Draper married a Miss Ida Williams, and they had one daughter. From 1896 they lived in Abbey Road, St John's Wood, London, neighbours of John William Waterhouse.

Draper exhibited at the Royal Academy from 1887, and continued to show pictures there for the rest of his life. He specialised in nymphs, beautiful and nude, typically in a nautical setting, but was also a portrait painter and occasionally produced rather unworthy sentimental pictures of children.

Draper's paintings have a charm and appeal and often light-heartedness that makes them in some ways more easily acceptable to modern taste than some of the more heavy-going, serious subjects of his competitors. However, he took great pains over the background for his pictures. For example, writing about his picture The Sea Maiden (1894), an illustration of a poem by Swinburne showing sailors hauling in their nets and discovering a sea-girl therein, Draper wrote:

"I took the usual pains in gathering my studies, spending hours in a boat with a fishing net floating in the water over a couple of spars. I made my studies at sea off Devon and the Scillies (the latter the more useful) and I spent some time on a Devon trawler to see the nets hauled with the fish - a roughish sort of experience, as they go for 48 hours at a stretch. My barbaric or archaic boat I was, of course, unable to get, so I modelled it in wax and coloured it, and then studied it out of doors."

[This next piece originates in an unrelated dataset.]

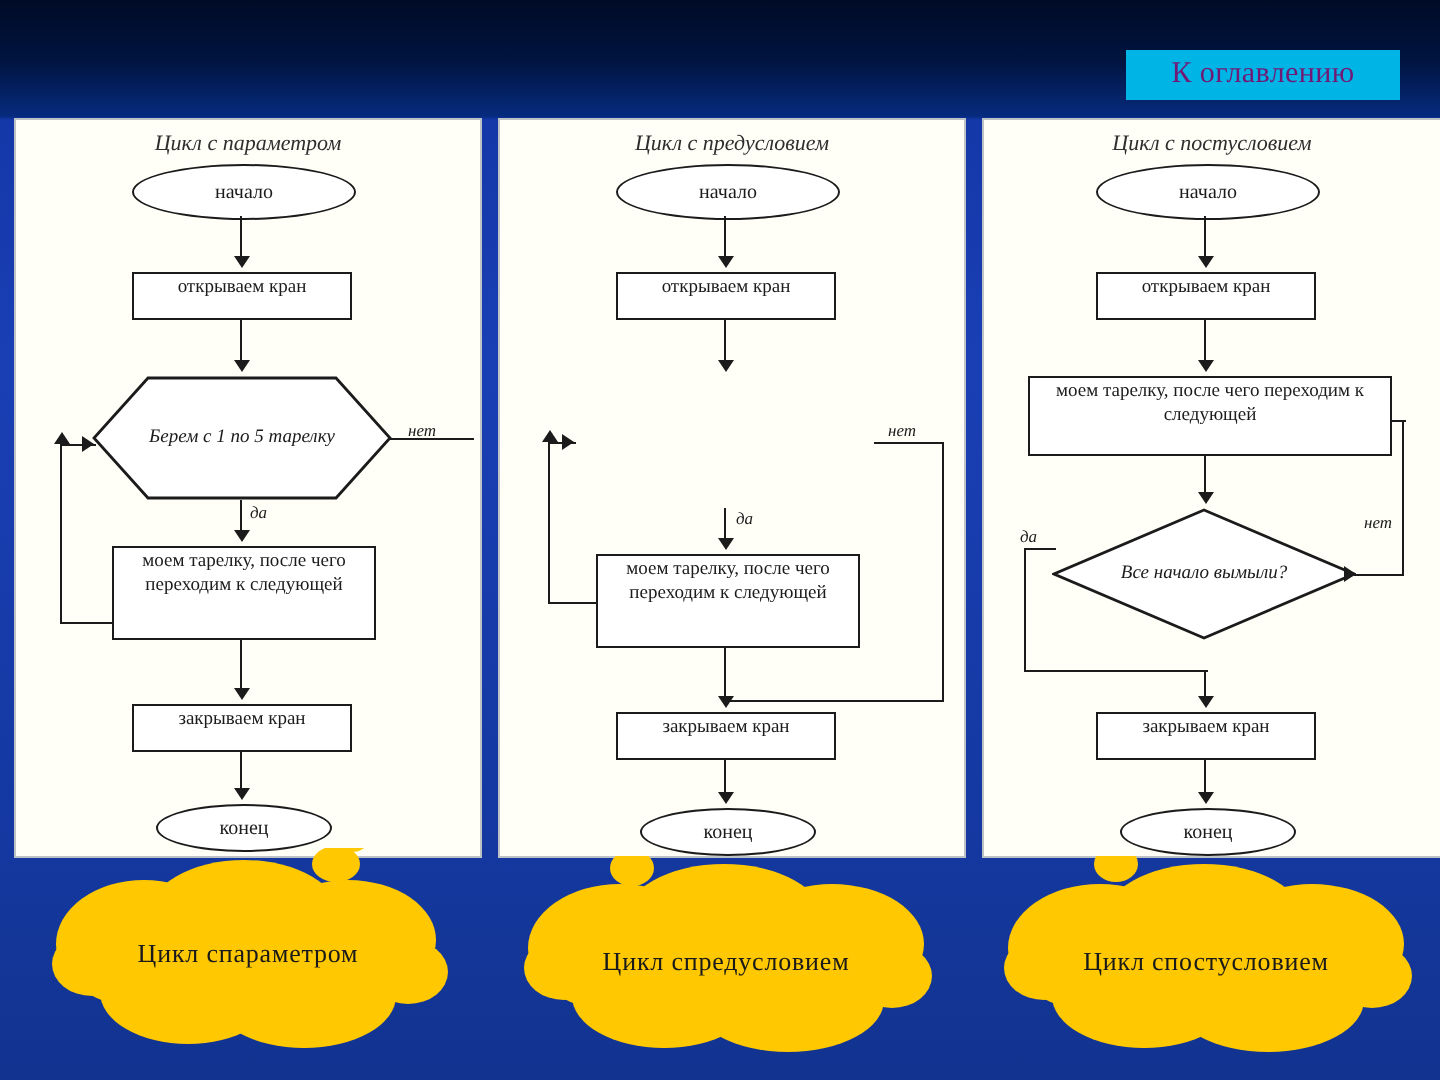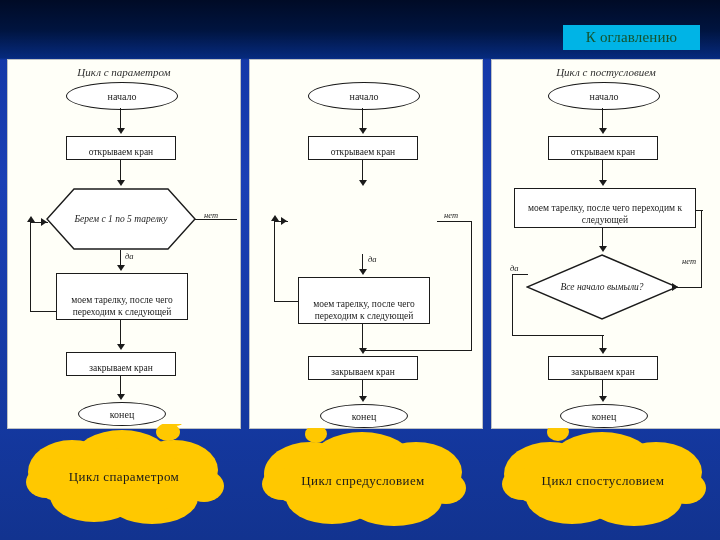"К оглавлению" .toc-btn span { color: #14532d -> #701a75 }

The Sea Maiden was the painting that established Draper's reputation. His best-known paintings are The Lament for Icarus, now in the Tate Gallery, and The Sirens, now in Hull, which is one of the best paintings in the 'femmes fatales' idiom, showing the sirens as young maidens actually climbing into the ship with Odysseus. The scene 5 minutes before, with the sirens still in the water, is in Leeds. In the Manchester art gallery is A Water Baby, with a vaguely aquatic nymph discovering a baby in a huge shell, and Calypso's Isle. A study for The Lament for Icarus and The Kelpie are at the Lady Lever Gallery. The Golden Fleece is in the Bradford Art Gallery, and The Sea Maiden is in the Royal Truro Museum, Cornwall.

Draper also did some book illustration - in particular, sketches for ice-skating in the English Illustrated Magazine in 1893, and drawings to accompany poetry in art magazines.